Western Tidewater among colon cancer ‘hot spots’

Published 5:45 pm Saturday, July 11, 2015

The risk of death from colorectal cancer has dropped dramatically in recent decades, but researchers from the American Cancer Society have said there are three regions in the United States in which death rates are “unnecessarily high.” One of these areas is Western Tidewater, which includes Franklin, Southampton County, Isle of Wight County and Suffolk.

These findings, published in the scholarly journal Cancer Epidemiology, Biomarkers and Prevention, revealed the rates of colon cancer deaths are highest in 107 counties in Appalachia, 94 counties in the lower Mississippi Delta and 37 cities and counties in Southeast Virginia and Northeast North Carolina.

Those from Virginia include Amelia County, Brunswick County, Charles City, Charlotte County, Chesapeake, Chesterfield County, Colonial Heights, Dinwiddie County, Emporia, Greensville County, Hopewell, James City, Lunenburg County, New Kent County, Newport News, Nottoway County, Petersburg, Portsmouth, Prince Edward County, Prince George County, Surry County and Sussex County, as well as the aforementioned in Western Tidewater.

Led by Rebecca Siegal, director of surveillance information at the American Cancer Society, the researchers found that death rates in the lower Mississippi Delta were 40 percent higher than the rest of the country from 2009 to 2011. Rates were 18 percent higher for that same time period in Appalachia, which includes Southern Ohio and parts of Indiana, Kentucky and West Virginia.

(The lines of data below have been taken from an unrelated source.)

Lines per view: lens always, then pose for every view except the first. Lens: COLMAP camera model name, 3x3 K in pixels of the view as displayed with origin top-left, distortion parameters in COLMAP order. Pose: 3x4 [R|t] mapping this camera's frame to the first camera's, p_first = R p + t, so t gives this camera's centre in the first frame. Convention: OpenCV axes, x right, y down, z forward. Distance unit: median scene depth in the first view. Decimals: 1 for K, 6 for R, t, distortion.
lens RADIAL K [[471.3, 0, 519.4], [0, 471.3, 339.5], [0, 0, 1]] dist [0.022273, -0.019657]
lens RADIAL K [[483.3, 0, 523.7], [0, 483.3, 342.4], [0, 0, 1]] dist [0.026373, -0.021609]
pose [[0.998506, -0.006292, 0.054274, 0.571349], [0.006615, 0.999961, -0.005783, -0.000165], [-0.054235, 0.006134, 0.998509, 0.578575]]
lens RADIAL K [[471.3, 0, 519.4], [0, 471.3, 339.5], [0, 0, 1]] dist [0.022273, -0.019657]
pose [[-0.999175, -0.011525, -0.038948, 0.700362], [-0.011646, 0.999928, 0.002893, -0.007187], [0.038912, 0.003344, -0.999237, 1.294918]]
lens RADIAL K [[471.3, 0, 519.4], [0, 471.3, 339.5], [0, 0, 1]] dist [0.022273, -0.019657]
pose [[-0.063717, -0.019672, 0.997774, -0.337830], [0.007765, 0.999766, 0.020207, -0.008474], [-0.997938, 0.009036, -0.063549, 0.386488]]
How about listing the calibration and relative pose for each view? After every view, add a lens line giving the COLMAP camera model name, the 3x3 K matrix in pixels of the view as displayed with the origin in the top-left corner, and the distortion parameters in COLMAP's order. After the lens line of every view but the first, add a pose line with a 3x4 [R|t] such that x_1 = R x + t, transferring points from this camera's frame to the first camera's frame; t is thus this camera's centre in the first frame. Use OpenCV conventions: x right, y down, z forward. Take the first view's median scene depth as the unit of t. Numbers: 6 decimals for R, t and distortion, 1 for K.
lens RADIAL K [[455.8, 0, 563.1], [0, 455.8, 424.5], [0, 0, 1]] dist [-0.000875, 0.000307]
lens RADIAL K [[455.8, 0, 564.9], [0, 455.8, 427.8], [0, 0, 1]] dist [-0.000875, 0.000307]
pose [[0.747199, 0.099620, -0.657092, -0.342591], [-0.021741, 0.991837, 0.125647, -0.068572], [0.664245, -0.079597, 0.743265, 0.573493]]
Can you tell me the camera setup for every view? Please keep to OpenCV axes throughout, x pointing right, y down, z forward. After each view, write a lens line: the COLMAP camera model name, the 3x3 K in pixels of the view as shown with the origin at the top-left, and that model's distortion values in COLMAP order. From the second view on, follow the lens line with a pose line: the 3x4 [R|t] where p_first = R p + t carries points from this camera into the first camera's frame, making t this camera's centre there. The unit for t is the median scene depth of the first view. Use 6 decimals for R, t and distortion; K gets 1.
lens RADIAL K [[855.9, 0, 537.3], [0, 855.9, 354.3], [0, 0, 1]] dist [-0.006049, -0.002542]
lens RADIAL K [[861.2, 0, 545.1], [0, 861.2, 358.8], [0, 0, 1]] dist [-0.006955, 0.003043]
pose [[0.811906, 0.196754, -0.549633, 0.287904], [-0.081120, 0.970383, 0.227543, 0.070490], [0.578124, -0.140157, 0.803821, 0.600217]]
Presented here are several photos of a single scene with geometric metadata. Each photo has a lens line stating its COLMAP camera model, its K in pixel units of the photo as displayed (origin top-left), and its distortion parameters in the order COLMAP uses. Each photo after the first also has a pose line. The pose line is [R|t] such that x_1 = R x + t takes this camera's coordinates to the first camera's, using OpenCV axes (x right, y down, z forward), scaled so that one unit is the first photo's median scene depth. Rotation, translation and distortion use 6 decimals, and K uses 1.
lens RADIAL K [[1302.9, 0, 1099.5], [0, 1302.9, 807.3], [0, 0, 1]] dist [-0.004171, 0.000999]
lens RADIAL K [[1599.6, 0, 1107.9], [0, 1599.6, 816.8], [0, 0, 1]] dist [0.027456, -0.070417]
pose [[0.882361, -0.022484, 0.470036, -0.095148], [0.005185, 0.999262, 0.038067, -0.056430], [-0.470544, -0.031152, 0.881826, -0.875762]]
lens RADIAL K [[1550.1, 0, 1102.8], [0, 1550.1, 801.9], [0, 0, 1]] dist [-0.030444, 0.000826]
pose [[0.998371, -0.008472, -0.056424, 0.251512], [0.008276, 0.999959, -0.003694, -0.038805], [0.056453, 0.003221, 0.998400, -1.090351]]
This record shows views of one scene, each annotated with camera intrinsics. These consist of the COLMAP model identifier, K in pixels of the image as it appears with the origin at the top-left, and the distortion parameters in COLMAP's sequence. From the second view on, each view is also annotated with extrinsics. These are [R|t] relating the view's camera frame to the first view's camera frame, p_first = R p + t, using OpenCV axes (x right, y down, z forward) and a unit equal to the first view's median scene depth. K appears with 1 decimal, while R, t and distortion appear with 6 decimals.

In Southeast Virginia and Northeast North Carolina, rates were 9 percent higher.

“[These regions] are low-hanging fruit for colorectal cancer screening interventions,” Siegel said in a journal news release.

Colorectal cancer develops in the colon and rectum, and according to the American Cancer Society, it is the third-most common cancer diagnosed in both men and women in the United States. Researchers say that a lack of education, access to screening and demographics are to blame for the concentrated rates of colon cancer. They noted that from 1970 to 1990, the colon cancer death rate rose more than 3.5 percent per year among African-American men in the lower Mississippi Delta and that it has remained unchanged since.

“Although we’ve made great strides against colorectal cancer in a fairly short time period, there are a lot of vulnerable populations that aren’t benefiting,” Siegel said. “Now that these groups have been identified, there is a moral obligation to do something about it.

“Targeted interventions, like using people within the community to talk to their neighbors about screening, are likely to be effective. We know interventions work because we have an example in Delaware, where they implemented statewide colorectal cancer screening and effectively eliminated disparities in less than a decade.”